Almost everyone has experienced the annoyance of using a tape cutter where the free end of the tape slips back onto and sticks to the roll of tape, thus making it difficult to find and retrieve the free end. For tape cutters used for occasional personal use, this may be merely an annoyance. However, for tape cutters used in commercial applications, this can result in significant inefficiencies.

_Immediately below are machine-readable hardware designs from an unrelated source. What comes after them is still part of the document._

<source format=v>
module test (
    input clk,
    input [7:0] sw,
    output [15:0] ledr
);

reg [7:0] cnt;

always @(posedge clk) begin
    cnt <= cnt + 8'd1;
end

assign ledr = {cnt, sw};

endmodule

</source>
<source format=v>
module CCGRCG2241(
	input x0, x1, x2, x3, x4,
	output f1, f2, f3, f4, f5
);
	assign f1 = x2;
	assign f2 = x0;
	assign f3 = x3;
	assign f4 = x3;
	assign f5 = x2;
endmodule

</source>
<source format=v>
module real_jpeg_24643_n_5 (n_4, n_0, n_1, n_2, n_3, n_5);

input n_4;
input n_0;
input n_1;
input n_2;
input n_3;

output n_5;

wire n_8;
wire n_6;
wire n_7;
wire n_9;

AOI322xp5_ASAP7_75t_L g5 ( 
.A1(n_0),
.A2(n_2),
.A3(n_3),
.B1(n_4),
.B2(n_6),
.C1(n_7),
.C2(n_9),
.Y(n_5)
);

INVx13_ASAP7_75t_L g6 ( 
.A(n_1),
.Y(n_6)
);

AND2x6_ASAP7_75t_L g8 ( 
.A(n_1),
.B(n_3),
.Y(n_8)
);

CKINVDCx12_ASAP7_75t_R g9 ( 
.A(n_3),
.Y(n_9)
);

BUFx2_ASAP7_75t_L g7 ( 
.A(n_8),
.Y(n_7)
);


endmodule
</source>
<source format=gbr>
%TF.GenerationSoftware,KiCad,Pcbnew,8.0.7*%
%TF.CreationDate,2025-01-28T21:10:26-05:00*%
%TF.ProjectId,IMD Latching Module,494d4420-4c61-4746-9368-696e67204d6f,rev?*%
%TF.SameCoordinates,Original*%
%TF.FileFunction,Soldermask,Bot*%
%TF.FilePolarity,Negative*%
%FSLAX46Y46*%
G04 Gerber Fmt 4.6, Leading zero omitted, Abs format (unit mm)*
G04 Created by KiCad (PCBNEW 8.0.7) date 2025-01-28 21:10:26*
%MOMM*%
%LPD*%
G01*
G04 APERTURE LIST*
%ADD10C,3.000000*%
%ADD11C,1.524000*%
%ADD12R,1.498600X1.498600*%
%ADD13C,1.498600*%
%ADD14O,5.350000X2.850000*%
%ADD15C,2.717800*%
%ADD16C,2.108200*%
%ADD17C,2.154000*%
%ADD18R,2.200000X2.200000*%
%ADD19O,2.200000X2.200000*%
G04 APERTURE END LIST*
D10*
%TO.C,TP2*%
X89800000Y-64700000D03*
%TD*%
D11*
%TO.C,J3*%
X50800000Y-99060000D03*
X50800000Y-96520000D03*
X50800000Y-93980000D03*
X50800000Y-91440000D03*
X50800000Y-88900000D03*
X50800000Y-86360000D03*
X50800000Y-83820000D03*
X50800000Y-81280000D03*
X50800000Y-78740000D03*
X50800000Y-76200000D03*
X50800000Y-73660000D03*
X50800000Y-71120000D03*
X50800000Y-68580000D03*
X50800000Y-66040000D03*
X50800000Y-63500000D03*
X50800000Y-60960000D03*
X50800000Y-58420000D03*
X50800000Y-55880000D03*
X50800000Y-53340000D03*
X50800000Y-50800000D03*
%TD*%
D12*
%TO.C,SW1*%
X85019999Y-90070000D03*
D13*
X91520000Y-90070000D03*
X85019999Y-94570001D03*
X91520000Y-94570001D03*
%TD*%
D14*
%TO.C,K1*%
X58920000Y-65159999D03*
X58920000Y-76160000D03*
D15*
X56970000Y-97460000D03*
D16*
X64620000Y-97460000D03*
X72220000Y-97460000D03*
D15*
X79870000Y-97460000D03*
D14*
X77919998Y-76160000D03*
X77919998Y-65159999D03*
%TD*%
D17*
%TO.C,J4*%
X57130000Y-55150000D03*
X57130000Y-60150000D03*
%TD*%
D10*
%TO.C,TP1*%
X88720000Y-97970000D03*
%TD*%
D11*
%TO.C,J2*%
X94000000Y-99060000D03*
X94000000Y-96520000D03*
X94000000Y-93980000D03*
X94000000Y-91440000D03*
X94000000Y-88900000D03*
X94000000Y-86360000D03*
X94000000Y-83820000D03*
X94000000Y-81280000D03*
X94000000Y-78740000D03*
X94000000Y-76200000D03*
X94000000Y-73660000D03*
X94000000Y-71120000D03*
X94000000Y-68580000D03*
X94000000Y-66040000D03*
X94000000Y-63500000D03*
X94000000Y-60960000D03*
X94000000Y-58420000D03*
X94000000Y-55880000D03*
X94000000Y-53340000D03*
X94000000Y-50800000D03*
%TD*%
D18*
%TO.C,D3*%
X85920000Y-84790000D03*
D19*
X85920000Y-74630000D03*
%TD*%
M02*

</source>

There are many known and patented devices for dispensing and cutting material. Many of these devices are core mounted devices for dispensing and cutting tape. Applicant's prior patents, U.S. Pat. Des. Nos. 299,036 and 4,711,384 are generally representative of the basic structure and operation of core mounted, one-piece tape cutters. Applicant's prior patents do not include, however, any element which serves to restrain or trap the free end of the tape. Most prior known tape cutters merely rely on the tape sticking to the blade or a support area to try to keep the free end ready for use. In addition to applicant's prior patents, other core mounted tape cutters are shown in U.S. Pat. Nos. 2,677,425; 2,717,641; 2,734,575; and 3,684,141. None of these prior known core mounted tape cutters, however, provide effective means for preventing the free end of the tape from being withdrawn onto and sticking to the roll of tape.

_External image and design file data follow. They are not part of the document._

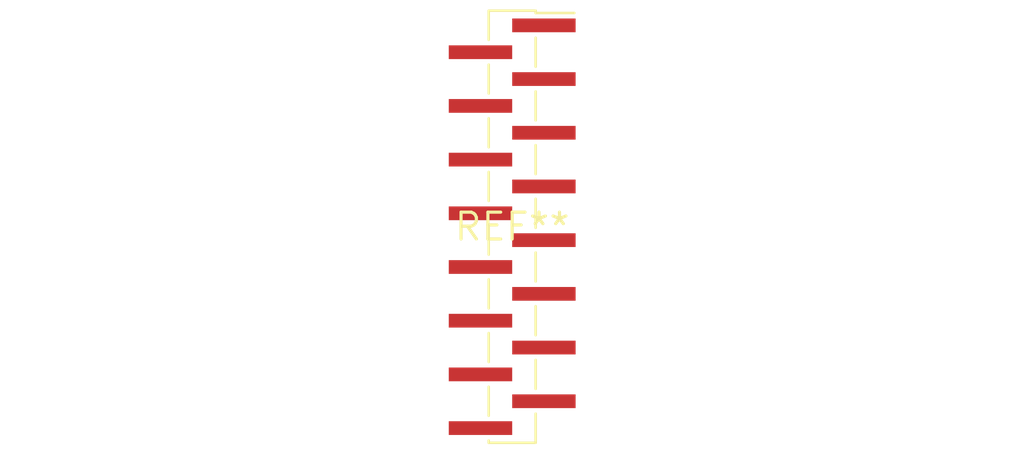
<source format=kicad_pcb>
(kicad_pcb (version 20240108) (generator pcbnew)

  (general
    (thickness 1.6)
  )

  (paper "A4")
  (layers
    (0 "F.Cu" signal)
    (31 "B.Cu" signal)
    (32 "B.Adhes" user "B.Adhesive")
    (33 "F.Adhes" user "F.Adhesive")
    (34 "B.Paste" user)
    (35 "F.Paste" user)
    (36 "B.SilkS" user "B.Silkscreen")
    (37 "F.SilkS" user "F.Silkscreen")
    (38 "B.Mask" user)
    (39 "F.Mask" user)
    (40 "Dwgs.User" user "User.Drawings")
    (41 "Cmts.User" user "User.Comments")
    (42 "Eco1.User" user "User.Eco1")
    (43 "Eco2.User" user "User.Eco2")
    (44 "Edge.Cuts" user)
    (45 "Margin" user)
    (46 "B.CrtYd" user "B.Courtyard")
    (47 "F.CrtYd" user "F.Courtyard")
    (48 "B.Fab" user)
    (49 "F.Fab" user)
    (50 "User.1" user)
    (51 "User.2" user)
    (52 "User.3" user)
    (53 "User.4" user)
    (54 "User.5" user)
    (55 "User.6" user)
    (56 "User.7" user)
    (57 "User.8" user)
    (58 "User.9" user)
  )

  (setup
    (pad_to_mask_clearance 0)
    (pcbplotparams
      (layerselection 0x00010fc_ffffffff)
      (plot_on_all_layers_selection 0x0000000_00000000)
      (disableapertmacros false)
      (usegerberextensions false)
      (usegerberattributes false)
      (usegerberadvancedattributes false)
      (creategerberjobfile false)
      (dashed_line_dash_ratio 12.000000)
      (dashed_line_gap_ratio 3.000000)
      (svgprecision 4)
      (plotframeref false)
      (viasonmask false)
      (mode 1)
      (useauxorigin false)
      (hpglpennumber 1)
      (hpglpenspeed 20)
      (hpglpendiameter 15.000000)
      (dxfpolygonmode false)
      (dxfimperialunits false)
      (dxfusepcbnewfont false)
      (psnegative false)
      (psa4output false)
      (plotreference false)
      (plotvalue false)
      (plotinvisibletext false)
      (sketchpadsonfab false)
      (subtractmaskfromsilk false)
      (outputformat 1)
      (mirror false)
      (drillshape 1)
      (scaleselection 1)
      (outputdirectory "")
    )
  )

  (net 0 "")

  (footprint "PinHeader_1x16_P1.27mm_Vertical_SMD_Pin1Right" (layer "F.Cu") (at 0 0))

)

</source>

There are a number of known devices which have tried to solve the problem of maintaining the free end of tape in an operative position. These devices, however, either are not core mounted tape dispensers, or involve complex structures which are expensive to manufacture and difficult to operate. For example, Handler, U.S. Pat. No. 5,009,351, discloses a box for flexible sheet material such as plastic wrap. The box includes a flap which serves as a "biasing means" for pressing the sheet material into light frictional contact with an abrasive element within the box. The frictional contact between the resilient flap and the abrasive material is sufficiently great that the new free end, created when a portion of the sheet material is severed by cutting, is restrained from reentering the box. Of course, this device is not a tape mounted cutter.
Holoff, U.S. Pat. No. 4,344,813, discloses a complex tape dispenser in which a leaf spring causes a tape support bar to press a tape gripping member against a guide wall thereby pinching the tape tightly between the tape gripping bar and the tape support bar. This structure, however, is complex and expensive to manufacture.
Schleicher, U.S. Pat. No. 4,238,272, discloses a tape dispenser in which a leaf spring having a lower arm is resiliently biased to pinch the free end of the tape against an edge of an opening in the tape dispenser. The protruding end portion of the tape acts in a self-starting capacity for the next tape dispensing operation. This device also is not a simple core-mounted device, but is a housing which fully encloses the tape.
Thus, there is no known effective and inexpensive tape cutter which retains the free end of tape in operative position.